Annotation records
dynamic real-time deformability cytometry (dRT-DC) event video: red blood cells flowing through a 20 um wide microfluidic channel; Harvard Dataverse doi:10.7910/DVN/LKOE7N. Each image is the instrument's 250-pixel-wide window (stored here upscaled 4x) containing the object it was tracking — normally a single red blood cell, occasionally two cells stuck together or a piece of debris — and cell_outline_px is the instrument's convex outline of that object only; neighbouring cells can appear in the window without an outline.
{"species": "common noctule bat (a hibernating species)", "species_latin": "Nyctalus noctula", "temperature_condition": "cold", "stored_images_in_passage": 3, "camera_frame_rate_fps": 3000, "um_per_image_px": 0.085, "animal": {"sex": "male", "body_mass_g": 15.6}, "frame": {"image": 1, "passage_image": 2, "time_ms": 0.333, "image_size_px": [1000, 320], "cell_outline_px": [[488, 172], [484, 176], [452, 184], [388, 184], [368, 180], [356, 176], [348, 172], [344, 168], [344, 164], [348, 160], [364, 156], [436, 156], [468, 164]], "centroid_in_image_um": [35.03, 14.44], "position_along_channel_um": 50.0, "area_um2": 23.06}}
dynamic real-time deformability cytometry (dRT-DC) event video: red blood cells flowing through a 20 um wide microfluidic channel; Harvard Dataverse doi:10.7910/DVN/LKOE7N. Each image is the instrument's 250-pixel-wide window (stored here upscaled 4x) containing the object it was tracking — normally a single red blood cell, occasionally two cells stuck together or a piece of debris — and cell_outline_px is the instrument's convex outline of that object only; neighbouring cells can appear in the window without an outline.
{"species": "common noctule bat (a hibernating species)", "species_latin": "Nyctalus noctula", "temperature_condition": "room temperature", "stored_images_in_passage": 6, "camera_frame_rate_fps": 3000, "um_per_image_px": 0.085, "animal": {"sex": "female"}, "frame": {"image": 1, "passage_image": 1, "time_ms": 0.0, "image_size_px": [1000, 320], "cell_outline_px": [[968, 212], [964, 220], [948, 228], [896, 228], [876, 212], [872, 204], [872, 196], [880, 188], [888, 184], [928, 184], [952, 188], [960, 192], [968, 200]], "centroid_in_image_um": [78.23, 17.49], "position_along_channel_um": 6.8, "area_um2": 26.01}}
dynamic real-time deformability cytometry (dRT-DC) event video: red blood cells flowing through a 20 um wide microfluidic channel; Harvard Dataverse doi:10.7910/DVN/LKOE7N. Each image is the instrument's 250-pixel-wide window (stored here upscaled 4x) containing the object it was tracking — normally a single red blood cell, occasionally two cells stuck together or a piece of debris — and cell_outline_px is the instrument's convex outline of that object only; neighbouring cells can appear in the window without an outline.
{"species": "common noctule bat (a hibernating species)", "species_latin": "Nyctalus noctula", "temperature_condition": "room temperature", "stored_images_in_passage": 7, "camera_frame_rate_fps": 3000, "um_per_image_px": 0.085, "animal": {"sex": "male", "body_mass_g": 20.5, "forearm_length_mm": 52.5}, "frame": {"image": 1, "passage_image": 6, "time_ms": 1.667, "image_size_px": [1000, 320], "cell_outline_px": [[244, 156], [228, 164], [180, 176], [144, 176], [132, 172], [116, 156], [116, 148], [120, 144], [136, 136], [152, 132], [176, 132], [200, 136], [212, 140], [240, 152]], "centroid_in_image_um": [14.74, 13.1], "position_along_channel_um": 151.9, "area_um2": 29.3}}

■ **The request**
Each line of the material should be echoed exactly.

■ **Task result**
dynamic real-time deformability cytometry (dRT-DC) event video: red blood cells flowing through a 20 um wide microfluidic channel; Harvard Dataverse doi:10.7910/DVN/LKOE7N. Each image is the instrument's 250-pixel-wide window (stored here upscaled 4x) containing the object it was tracking — normally a single red blood cell, occasionally two cells stuck together or a piece of debris — and cell_outline_px is the instrument's convex outline of that object only; neighbouring cells can appear in the window without an outline.
{"species": "common noctule bat (a hibernating species)", "species_latin": "Nyctalus noctula", "temperature_condition": "cold", "stored_images_in_passage": 3, "camera_frame_rate_fps": 3000, "um_per_image_px": 0.085, "animal": {"sex": "male", "body_mass_g": 15.6}, "frame": {"image": 1, "passage_image": 2, "time_ms": 0.333, "image_size_px": [1000, 320], "cell_outline_px": [[488, 172], [484, 176], [452, 184], [388, 184], [368, 180], [356, 176], [348, 172], [344, 168], [344, 164], [348, 160], [364, 156], [436, 156], [468, 164]], "centroid_in_image_um": [35.03, 14.44], "position_along_channel_um": 50.0, "area_um2": 23.06}}
dynamic real-time deformability cytometry (dRT-DC) event video: red blood cells flowing through a 20 um wide microfluidic channel; Harvard Dataverse doi:10.7910/DVN/LKOE7N. Each image is the instrument's 250-pixel-wide window (stored here upscaled 4x) containing the object it was tracking — normally a single red blood cell, occasionally two cells stuck together or a piece of debris — and cell_outline_px is the instrument's convex outline of that object only; neighbouring cells can appear in the window without an outline.
{"species": "common noctule bat (a hibernating species)", "species_latin": "Nyctalus noctula", "temperature_condition": "room temperature", "stored_images_in_passage": 6, "camera_frame_rate_fps": 3000, "um_per_image_px": 0.085, "animal": {"sex": "female"}, "frame": {"image": 1, "passage_image": 1, "time_ms": 0.0, "image_size_px": [1000, 320], "cell_outline_px": [[968, 212], [964, 220], [948, 228], [896, 228], [876, 212], [872, 204], [872, 196], [880, 188], [888, 184], [928, 184], [952, 188], [960, 192], [968, 200]], "centroid_in_image_um": [78.23, 17.49], "position_along_channel_um": 6.8, "area_um2": 26.01}}
dynamic real-time deformability cytometry (dRT-DC) event video: red blood cells flowing through a 20 um wide microfluidic channel; Harvard Dataverse doi:10.7910/DVN/LKOE7N. Each image is the instrument's 250-pixel-wide window (stored here upscaled 4x) containing the object it was tracking — normally a single red blood cell, occasionally two cells stuck together or a piece of debris — and cell_outline_px is the instrument's convex outline of that object only; neighbouring cells can appear in the window without an outline.
{"species": "common noctule bat (a hibernating species)", "species_latin": "Nyctalus noctula", "temperature_condition": "room temperature", "stored_images_in_passage": 7, "camera_frame_rate_fps": 3000, "um_per_image_px": 0.085, "animal": {"sex": "male", "body_mass_g": 20.5, "forearm_length_mm": 52.5}, "frame": {"image": 1, "passage_image": 6, "time_ms": 1.667, "image_size_px": [1000, 320], "cell_outline_px": [[244, 156], [228, 164], [180, 176], [144, 176], [132, 172], [116, 156], [116, 148], [120, 144], [136, 136], [152, 132], [176, 132], [200, 136], [212, 140], [240, 152]], "centroid_in_image_um": [14.74, 13.1], "position_along_channel_um": 151.9, "area_um2": 29.3}}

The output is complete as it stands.